I thank the hon. Gentleman for his intervention. Clearly, where there is wilful bad behaviour it should be exposed, but we need to set the tone: this inquiry is about how the Government and society have dealt with a very difficult set of issues. The heroes and villains to whom he refers will find a way of being outed, if I can put it in such a way, without it being the entire focus or ethos of the inquiry.

We obviously need to be very clear about the inquiry’s terms of reference, to inform what the focus will be, and about how the various themes that could be looked at will be examined. The chair will obviously be a very important appointment. This is by tradition the choice of the relevant Minister, but, again, respect for and the authority of the inquiry will be very much set by who the chair is. The Committee was very attracted to the idea of a chairman and panel approach, recognising that some of the issues that will be considered by the inquiry are broad ranging so it would be right for the chairman to have access to appropriate expertise in various areas. The Committee also felt that the appointment should be subject to a pre-commencement hearing with the relevant Select Committee, given the very high level of parliamentary interest in this inquiry. That would be an unprecedented step, but, again, in terms of setting the tone of how the inquiry will be progressed, it could be a very important innovation, and I hope the Government will consider that.

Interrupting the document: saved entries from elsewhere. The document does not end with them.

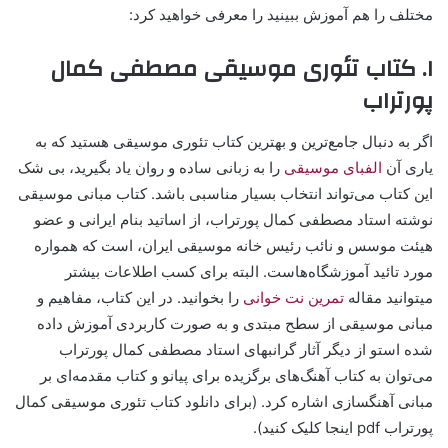
مختلف را هم آموزش ببینید را معرفی خواهید کرد:
۱. کتاب تئوری موسیقی مصطفی کمال
پورتراب
اگر به دنبال جامع‌ترین و بهترین کتاب تئوری موسیقی هستید که به
یاری آن
الفبای موسیقی
را به زبانی ساده و روان یاد بگیرید، بی شک
این کتاب می‌تواند انتخاب بسیار مناسبی باشد. کتاب مبانی موسیقی
نوشته استاد مصطفی کمال پورتراب، از اساتید بنام ایرانی و عضو
هیئت موسس و نائب رئیس خانه موسیقی ایران، است که همواره
مورد تائید آموزشگاه‌هاست. البته برای کسب اطلاعات بیشتر
میتوانید مقاله
تمرین نت خوانی
را بخوانید. در این کتاب، مفاهیم و
مبانی موسیقی از سطح مبتدی و به صورت کاربردی آموزش داده
شده استو از دیگر آثار گرانبهای استاد مصطفی کمال پورتراب
می‌توان به کتاب آهنگ‌های برگزیده برای پیانو و کتاب مقدمه‌ای بر
مبانی آهنگسازی اشاره کرد. (برای دانلود کتاب تئوری موسیقی کمال
پورتراب pdf اینجا کلیک کنید).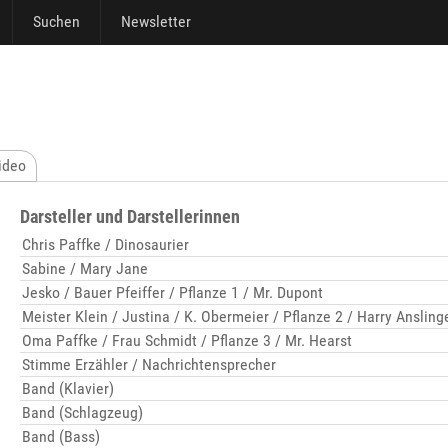
Suchen
Newsletter
ideo
Darsteller und Darstellerinnen
Chris Paffke / Dinosaurier
Sabine / Mary Jane
Jesko / Bauer Pfeiffer / Pflanze 1 / Mr. Dupont
Meister Klein / Justina / K. Obermeier / Pflanze 2 / Harry Ansling
Oma Paffke / Frau Schmidt / Pflanze 3 / Mr. Hearst
Stimme Erzähler / Nachrichtensprecher
Band (Klavier)
Band (Schlagzeug)
Band (Bass)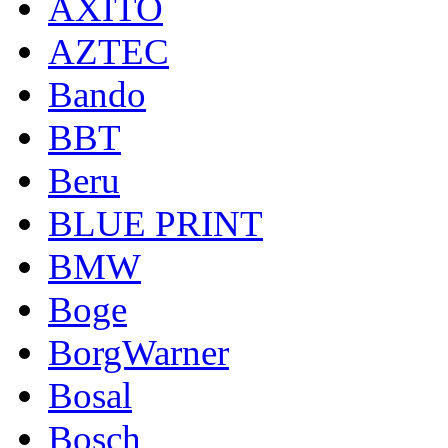
AXITO
AZTEC
Bando
BBT
Beru
BLUE PRINT
BMW
Boge
BorgWarner
Bosal
Bosch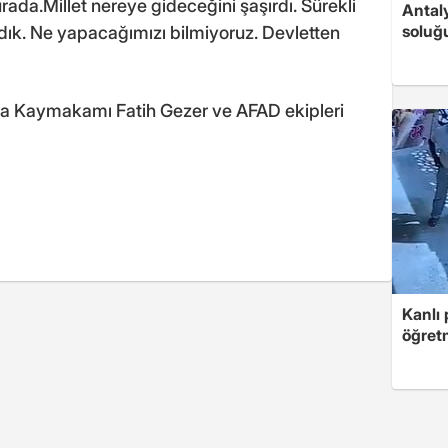
ada.Millet nereye gideceğini şaşırdı. Sürekli
Antaly
soluğ
aldık. Ne yapacağımızı bilmiyoruz. Devletten
a Kaymakamı Fatih Gezer ve AFAD ekipleri
Kanlı 
öğretm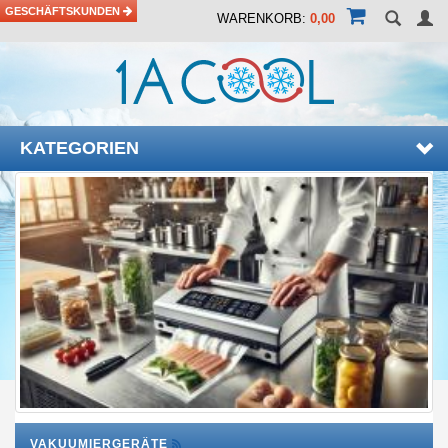
GESCHÄFTSKUNDEN
WARENKORB:
0,00
KATEGORIEN
VAKUUMIERGERÄTE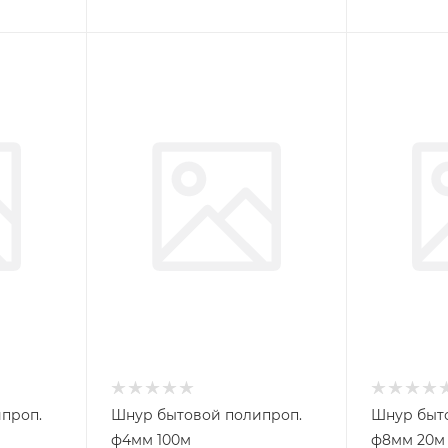
проп.
Шнур бытовой полипроп.
Шнур быт
ф4мм 100м
ф8мм 20м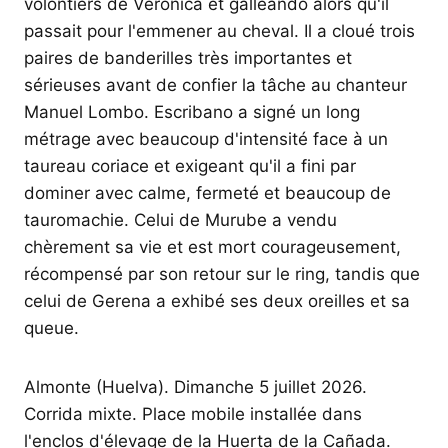
volontiers de Veronica et galleando alors qu'il
passait pour l'emmener au cheval. Il a cloué trois
paires de banderilles très importantes et
sérieuses avant de confier la tâche au chanteur
Manuel Lombo. Escribano a signé un long
métrage avec beaucoup d'intensité face à un
taureau coriace et exigeant qu'il a fini par
dominer avec calme, fermeté et beaucoup de
tauromachie. Celui de Murube a vendu
chèrement sa vie et est mort courageusement,
récompensé par son retour sur le ring, tandis que
celui de Gerena a exhibé ses deux oreilles et sa
queue.
Almonte (Huelva). Dimanche 5 juillet 2026.
Corrida mixte. Place mobile installée dans
l'enclos d'élevage de la Huerta de la Cañada.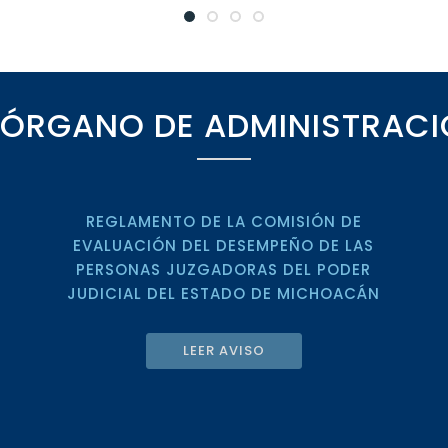
 ÓRGANO DE ADMINISTRACI
REGLAMENTO DE LA COMISIÓN DE
EVALUACIÓN DEL DESEMPEÑO DE LAS
PERSONAS JUZGADORAS DEL PODER
JUDICIAL DEL ESTADO DE MICHOACÁN
LEER AVISO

One of the issues that needs to be considered by the inquiry is of course the response by the Department of Health and Social Care in terms of management of risk of transmission and so on, but we need to consider in the round the tools adopted by the Government to deal with that, including the impact on liberties and the impact on our economy. There will be obvious consequences in the longer term for the nation’s wellbeing in the round. We also need to consider the wider behaviour of public services in that regard.

There also needs to be a way of considering the impacts in the devolved nations, including whether this should be a UK-wide inquiry or there should be separate inquiries; quite possibly there should be a combination of both.